Pożar hotelu w centrum Paryża

W pożarze, jaki wybuchł w nocy z
czwartku na piątek w jednym z hoteli w śródmieściu Paryża, śmierć
poniosło co najmniej 20 osób, w tym połowę stanowią dzieci. Jest
to najświeższy bilans tragedii przekazany przez prefekturę policji
paryskiej.

Pożar hotelu w centrum Paryża
Źródło zdjęć: © AFP

15.04.2005 | aktual.: 15.04.2005 12:53

Obraz

Rannych jest ok. 50 osób, 11 z nich ciężko. Nie ma informacji o Polakach poszkodowanych w pożarze.

W piątek przed południem strażacy kontynuowali przeszukiwanie wyższych pięter całkowicie wypalonego budynku. Akcja ratunkowa trwała wiele godzin. Sześciopiętrowy budynek został całkowicie zniszczony. Pożar wybuchł na pierwszym piętrze, gdzie znajdowała się jadalnia.

W pożarze ucierpiały prawie wszystkie osoby przebywające w skromnym, turystycznym o hotelu "Paris - Opera", w którym władze miejskie wynajmowały pokoje głównie dla imigrantów z Afryki, w tym wielu rodzin z dziećmi.

"Wszystko wskazuje na to, że nie było tam żadnych Polaków" - powiedział w telefonicznej rozmowie z PAP polski konsul w Paryżu Jarosław Horak. Dodał, że trzeba poczekać na ostateczny komunikat paryskiej policji, żeby mieć "stuprocentową pewność".

Ze wstępnych informacji policji wynika, że wśród ofiar są obywatele Francji, Portugalii, Senegalu, Tunezji, Ukrainy, USA i Wybrzeża Kości Słoniowej.

W sumie w hotelu znajdowało się tej nocy 76 gości i pracowników. Relacje świadków mówią o dramatycznych scenach, jakie rozgrywały się podczas pożaru. Część gości zmuszona była skakać z okien objętych płomieniami pokojów hotelowych. Stan niektórych rannych jest bardzo ciężki. Lekkie obrażenia odniosło dwóch strażaków.
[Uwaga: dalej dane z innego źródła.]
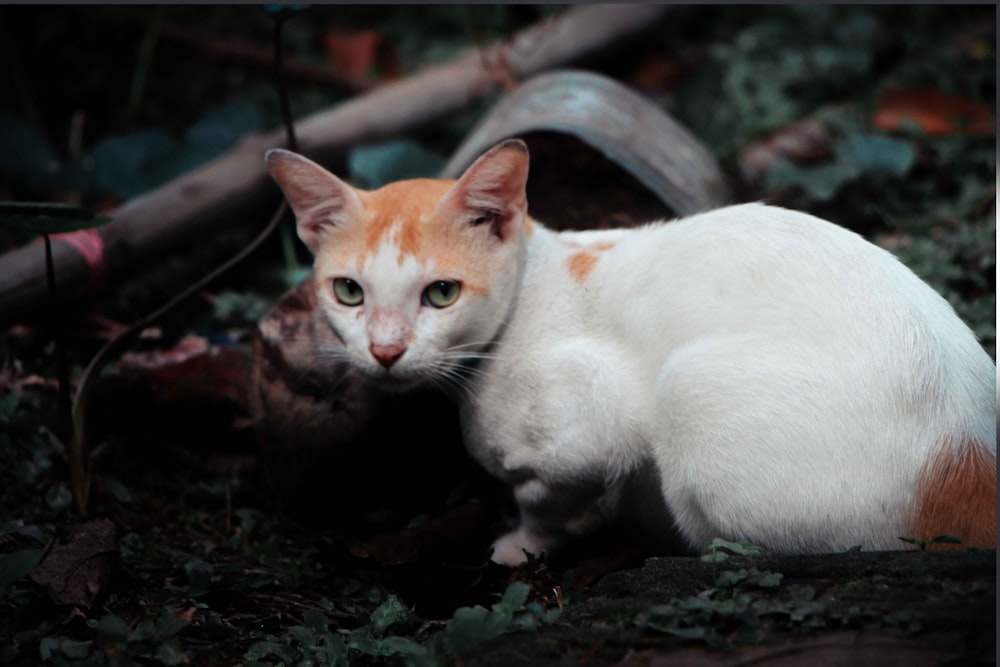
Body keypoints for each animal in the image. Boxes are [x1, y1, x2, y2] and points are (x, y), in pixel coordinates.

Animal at [264, 140, 992, 564]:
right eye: (349, 292)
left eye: (440, 293)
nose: (385, 350)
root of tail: (969, 451)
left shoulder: (588, 427)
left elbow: (543, 497)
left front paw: (523, 544)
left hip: (687, 388)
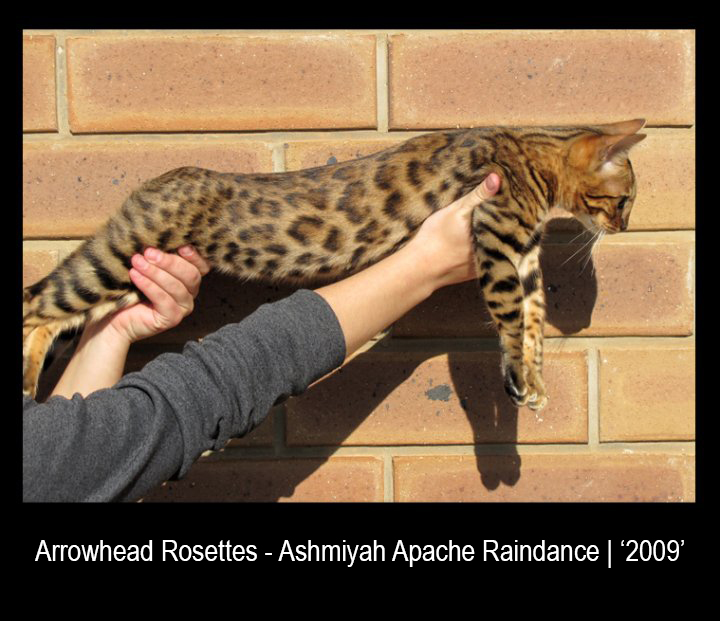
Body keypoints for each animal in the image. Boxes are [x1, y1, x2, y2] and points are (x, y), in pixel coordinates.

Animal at [22, 118, 648, 406]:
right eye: (623, 201)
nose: (624, 227)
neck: (534, 158)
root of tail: (159, 179)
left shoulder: (526, 258)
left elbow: (535, 321)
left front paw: (534, 381)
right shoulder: (495, 235)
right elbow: (513, 317)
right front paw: (519, 377)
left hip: (139, 274)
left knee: (61, 314)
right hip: (116, 257)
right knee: (36, 303)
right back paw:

Hotel położony jest przy rue de Provence, w uczęszczanej przez turystów dziewiątej dzielnicy Paryża, na zapleczu wielkiego domu towarowego Galeries Lafayette, niedaleko od innego domu handlowego Printemps i gmachu opery.

Służby ratunkowe oceniają, iż był to jeden z najgroźniejszych pożarów w stolicy Francji w ostatnich dwudziestu latach. W akcji uczestniczyło ponad 250 strażaków i ratowników; na miejsce skierowano 57 wozów strażackich. W jednym z budynków Galeries Lafayette urządzono prowizoryczny szpital, by na miejscu udzielać pomocy potrzebującym.

Na miejsce pożaru przyjechał minister spraw wewnętrznych Francji Dominique de Villepin.